» **Problem description**: Pull out each line of the data that includes the word "linejoin".

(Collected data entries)
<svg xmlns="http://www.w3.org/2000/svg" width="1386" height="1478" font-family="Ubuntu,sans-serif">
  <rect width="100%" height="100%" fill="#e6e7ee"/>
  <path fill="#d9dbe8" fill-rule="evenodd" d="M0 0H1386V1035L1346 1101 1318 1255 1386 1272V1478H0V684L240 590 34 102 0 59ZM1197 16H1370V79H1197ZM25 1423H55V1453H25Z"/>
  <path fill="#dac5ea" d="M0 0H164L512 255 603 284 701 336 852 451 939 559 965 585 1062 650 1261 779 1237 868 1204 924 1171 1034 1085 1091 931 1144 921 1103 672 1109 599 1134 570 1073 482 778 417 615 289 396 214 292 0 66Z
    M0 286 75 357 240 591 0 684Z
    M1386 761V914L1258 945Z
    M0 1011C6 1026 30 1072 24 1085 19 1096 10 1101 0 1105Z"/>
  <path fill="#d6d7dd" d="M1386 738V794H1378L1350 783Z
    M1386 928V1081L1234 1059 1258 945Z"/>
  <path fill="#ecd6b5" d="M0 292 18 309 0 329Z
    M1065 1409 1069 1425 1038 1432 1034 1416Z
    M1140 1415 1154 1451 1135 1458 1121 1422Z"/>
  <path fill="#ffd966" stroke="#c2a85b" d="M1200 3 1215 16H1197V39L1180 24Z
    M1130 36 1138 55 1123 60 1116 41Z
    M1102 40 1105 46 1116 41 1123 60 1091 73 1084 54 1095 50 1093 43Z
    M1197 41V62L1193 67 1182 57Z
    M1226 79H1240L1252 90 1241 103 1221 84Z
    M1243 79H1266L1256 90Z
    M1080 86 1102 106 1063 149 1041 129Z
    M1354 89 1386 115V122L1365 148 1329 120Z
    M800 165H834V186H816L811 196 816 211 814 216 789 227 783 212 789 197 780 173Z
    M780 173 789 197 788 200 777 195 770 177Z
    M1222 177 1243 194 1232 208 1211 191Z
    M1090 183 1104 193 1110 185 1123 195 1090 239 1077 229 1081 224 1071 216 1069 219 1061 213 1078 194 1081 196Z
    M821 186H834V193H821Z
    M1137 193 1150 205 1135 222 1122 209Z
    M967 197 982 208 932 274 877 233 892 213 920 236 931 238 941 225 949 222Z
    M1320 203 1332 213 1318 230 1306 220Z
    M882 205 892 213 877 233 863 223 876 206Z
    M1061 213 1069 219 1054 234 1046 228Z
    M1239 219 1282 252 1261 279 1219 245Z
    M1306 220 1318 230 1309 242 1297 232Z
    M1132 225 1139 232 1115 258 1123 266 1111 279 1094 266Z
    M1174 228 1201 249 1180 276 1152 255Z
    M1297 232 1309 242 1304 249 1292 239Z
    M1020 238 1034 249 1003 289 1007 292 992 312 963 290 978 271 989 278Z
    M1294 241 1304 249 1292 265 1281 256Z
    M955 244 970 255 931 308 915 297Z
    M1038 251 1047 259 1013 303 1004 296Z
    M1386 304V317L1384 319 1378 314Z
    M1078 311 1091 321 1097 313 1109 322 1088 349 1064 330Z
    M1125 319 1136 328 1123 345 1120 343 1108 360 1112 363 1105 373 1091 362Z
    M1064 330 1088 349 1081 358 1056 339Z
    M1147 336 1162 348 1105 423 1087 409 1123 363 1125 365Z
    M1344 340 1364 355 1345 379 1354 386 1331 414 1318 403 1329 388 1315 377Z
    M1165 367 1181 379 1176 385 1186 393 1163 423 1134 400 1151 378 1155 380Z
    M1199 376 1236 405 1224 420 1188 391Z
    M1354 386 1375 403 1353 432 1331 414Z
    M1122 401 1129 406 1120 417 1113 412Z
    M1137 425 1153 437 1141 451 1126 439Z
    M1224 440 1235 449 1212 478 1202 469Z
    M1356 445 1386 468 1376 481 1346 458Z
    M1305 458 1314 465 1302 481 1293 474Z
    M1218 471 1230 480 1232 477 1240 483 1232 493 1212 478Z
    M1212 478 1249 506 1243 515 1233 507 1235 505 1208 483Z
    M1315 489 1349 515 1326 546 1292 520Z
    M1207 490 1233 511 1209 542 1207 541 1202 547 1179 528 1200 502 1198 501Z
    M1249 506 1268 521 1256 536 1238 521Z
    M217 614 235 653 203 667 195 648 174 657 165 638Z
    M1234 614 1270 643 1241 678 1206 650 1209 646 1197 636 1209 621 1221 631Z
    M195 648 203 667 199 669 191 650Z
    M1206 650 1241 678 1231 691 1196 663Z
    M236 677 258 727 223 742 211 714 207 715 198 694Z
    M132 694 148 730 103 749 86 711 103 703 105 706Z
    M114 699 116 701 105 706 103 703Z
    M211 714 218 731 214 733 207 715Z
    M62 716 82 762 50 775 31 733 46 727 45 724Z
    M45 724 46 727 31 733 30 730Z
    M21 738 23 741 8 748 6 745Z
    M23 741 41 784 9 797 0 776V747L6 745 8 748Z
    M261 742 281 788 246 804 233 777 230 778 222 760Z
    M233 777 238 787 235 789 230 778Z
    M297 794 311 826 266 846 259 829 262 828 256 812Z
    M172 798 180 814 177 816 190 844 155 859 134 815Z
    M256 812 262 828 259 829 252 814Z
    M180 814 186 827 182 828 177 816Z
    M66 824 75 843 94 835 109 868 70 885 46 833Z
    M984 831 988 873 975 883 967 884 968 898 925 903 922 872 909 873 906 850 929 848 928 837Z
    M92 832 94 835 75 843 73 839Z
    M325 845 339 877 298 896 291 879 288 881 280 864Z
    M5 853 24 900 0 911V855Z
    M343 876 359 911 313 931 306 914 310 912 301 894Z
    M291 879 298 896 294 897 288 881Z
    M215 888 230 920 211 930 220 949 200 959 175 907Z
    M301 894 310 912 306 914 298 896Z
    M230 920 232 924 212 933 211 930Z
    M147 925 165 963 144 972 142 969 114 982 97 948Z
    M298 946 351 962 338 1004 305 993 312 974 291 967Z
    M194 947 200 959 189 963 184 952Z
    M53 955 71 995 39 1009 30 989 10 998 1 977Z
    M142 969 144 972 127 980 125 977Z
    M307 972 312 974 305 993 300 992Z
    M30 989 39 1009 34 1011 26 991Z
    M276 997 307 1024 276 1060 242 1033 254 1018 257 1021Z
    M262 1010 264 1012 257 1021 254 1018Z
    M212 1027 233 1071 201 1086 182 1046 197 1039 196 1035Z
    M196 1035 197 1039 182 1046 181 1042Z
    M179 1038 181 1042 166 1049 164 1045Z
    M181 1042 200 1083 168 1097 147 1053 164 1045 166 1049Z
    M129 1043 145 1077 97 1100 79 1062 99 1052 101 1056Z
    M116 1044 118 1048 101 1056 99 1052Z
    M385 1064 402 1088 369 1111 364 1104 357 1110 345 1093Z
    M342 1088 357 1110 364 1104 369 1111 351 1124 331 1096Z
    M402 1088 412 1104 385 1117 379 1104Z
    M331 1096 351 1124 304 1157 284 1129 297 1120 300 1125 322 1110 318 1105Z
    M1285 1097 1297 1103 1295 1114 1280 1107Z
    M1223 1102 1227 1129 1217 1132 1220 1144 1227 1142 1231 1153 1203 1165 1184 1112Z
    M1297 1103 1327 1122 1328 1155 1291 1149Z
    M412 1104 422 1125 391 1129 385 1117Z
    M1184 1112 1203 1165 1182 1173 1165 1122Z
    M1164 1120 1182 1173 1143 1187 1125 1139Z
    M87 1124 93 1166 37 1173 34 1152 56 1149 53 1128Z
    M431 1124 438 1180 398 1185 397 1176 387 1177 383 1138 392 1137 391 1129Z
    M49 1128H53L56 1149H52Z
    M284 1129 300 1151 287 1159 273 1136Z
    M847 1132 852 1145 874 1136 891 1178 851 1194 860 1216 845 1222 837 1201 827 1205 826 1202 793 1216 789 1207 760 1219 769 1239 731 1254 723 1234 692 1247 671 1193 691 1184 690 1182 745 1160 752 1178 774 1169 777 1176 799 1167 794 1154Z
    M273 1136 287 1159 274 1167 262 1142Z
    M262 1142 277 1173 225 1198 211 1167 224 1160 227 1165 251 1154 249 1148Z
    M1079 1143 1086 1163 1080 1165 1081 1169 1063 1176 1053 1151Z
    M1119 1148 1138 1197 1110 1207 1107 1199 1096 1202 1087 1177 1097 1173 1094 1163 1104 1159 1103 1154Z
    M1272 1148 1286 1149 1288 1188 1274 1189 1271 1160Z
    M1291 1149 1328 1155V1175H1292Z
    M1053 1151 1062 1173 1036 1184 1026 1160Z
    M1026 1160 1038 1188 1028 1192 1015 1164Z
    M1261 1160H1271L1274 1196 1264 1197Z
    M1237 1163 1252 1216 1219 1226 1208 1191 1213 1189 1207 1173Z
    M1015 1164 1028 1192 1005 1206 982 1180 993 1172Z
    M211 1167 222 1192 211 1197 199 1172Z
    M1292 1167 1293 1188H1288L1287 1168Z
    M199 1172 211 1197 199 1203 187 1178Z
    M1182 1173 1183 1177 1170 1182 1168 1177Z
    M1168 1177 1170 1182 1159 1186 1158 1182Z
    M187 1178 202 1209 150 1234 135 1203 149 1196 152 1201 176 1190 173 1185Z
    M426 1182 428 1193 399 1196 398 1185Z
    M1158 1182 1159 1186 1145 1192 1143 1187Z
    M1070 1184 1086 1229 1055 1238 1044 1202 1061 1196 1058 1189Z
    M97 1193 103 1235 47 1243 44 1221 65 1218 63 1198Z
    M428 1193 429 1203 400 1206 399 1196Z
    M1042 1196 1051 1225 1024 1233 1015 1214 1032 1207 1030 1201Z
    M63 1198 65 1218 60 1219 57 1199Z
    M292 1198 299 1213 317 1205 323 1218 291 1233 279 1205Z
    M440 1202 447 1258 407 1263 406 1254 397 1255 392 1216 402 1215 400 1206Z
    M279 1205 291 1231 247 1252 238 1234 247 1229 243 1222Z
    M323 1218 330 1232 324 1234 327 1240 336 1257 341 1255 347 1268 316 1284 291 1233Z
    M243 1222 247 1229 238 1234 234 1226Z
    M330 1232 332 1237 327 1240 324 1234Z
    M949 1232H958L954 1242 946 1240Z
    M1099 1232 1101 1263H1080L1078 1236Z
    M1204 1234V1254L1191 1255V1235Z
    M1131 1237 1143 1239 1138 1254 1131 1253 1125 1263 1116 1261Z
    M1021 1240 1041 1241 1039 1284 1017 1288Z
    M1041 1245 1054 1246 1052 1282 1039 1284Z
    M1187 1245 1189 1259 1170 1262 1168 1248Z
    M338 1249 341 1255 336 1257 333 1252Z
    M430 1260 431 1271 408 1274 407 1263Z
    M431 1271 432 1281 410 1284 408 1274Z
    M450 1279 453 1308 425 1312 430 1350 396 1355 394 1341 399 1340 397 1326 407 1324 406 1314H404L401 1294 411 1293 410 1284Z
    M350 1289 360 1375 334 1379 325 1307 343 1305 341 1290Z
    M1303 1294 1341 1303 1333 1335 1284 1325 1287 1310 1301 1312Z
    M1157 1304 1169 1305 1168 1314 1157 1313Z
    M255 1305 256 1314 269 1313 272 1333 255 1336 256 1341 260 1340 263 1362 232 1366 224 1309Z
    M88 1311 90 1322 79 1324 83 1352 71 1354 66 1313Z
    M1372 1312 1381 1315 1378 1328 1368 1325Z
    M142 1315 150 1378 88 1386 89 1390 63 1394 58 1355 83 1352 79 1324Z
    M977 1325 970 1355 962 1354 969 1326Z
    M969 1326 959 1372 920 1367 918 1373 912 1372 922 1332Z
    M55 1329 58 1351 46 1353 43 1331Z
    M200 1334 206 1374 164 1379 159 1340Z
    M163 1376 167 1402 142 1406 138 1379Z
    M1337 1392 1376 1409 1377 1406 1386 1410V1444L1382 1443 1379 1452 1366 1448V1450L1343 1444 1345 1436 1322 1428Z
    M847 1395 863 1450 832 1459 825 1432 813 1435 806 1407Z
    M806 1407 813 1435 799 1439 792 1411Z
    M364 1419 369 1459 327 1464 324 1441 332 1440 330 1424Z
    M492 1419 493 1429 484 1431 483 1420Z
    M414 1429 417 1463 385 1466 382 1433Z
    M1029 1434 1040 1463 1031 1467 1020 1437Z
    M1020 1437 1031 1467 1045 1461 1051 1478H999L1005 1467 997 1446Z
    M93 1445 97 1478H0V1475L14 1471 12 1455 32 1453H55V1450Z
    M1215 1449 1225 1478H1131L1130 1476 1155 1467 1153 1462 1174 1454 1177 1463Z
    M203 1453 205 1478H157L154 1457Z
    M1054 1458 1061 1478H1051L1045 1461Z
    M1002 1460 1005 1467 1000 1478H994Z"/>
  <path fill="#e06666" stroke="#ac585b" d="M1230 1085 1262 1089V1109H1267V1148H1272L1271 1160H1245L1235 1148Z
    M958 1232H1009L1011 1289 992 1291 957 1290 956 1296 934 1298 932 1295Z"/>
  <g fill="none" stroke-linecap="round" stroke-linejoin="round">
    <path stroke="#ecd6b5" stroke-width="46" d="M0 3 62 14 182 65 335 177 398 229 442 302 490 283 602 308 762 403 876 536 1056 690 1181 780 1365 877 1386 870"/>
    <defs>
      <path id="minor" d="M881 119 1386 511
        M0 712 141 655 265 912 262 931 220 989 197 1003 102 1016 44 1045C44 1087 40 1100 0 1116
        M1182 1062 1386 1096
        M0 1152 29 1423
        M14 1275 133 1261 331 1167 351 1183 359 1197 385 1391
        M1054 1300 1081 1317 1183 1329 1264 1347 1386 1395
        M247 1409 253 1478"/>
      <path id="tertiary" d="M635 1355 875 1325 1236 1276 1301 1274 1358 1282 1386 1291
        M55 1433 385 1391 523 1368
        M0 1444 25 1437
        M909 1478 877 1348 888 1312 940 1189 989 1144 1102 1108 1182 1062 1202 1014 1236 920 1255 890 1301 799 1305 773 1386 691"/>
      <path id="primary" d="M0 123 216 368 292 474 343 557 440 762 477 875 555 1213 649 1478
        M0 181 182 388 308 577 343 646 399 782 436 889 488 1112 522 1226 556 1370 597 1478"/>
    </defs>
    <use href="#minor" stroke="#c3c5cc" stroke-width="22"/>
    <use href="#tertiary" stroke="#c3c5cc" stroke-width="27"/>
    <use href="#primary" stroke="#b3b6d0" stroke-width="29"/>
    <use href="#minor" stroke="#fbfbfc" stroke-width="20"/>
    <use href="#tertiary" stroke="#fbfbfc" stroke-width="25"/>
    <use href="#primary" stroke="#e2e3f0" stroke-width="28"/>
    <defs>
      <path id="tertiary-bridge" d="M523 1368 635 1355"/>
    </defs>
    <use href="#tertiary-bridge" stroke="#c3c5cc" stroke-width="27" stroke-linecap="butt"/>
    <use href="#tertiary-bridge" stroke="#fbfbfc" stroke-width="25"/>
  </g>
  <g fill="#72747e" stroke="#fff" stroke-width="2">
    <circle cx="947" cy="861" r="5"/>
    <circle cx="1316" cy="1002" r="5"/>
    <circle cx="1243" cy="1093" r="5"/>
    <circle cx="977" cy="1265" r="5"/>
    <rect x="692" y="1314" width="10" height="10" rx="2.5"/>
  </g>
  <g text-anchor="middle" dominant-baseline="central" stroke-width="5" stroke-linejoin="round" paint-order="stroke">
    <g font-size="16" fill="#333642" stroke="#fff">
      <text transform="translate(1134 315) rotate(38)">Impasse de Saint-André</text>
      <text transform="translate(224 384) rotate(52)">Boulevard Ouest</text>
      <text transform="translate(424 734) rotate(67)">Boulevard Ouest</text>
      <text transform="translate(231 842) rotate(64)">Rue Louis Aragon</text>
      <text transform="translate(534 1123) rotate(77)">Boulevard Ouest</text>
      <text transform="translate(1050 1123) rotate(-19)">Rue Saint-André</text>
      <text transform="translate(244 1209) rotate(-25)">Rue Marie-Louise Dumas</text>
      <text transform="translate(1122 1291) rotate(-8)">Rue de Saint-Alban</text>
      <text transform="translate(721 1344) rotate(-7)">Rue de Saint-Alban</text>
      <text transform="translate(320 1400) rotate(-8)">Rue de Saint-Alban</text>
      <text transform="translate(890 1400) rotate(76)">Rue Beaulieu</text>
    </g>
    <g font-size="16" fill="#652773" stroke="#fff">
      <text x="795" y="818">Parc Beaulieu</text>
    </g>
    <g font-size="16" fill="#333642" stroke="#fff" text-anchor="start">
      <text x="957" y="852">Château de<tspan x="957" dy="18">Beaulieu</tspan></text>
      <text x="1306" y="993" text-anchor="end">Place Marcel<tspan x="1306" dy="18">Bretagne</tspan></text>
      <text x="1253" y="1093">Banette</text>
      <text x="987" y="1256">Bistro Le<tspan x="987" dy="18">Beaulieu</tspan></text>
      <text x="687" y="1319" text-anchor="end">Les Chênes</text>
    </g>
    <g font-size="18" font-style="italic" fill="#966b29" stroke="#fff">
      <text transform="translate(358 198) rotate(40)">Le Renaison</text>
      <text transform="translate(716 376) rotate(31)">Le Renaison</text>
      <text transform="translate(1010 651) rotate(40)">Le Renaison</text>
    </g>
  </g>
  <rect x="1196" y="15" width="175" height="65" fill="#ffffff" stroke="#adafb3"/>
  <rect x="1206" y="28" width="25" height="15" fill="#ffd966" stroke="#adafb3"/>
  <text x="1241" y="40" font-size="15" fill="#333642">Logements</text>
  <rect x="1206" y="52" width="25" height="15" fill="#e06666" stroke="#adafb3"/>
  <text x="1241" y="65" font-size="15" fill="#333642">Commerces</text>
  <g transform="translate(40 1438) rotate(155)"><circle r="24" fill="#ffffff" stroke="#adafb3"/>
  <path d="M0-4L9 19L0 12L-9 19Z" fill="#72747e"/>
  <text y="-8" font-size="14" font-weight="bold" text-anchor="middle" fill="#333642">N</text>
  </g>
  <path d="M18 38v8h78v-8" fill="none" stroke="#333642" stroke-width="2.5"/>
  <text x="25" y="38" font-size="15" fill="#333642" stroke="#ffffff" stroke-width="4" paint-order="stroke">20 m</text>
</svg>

» **Expected answer**:
  <g fill="none" stroke-linecap="round" stroke-linejoin="round">
  <g text-anchor="middle" dominant-baseline="central" stroke-width="5" stroke-linejoin="round" paint-order="stroke">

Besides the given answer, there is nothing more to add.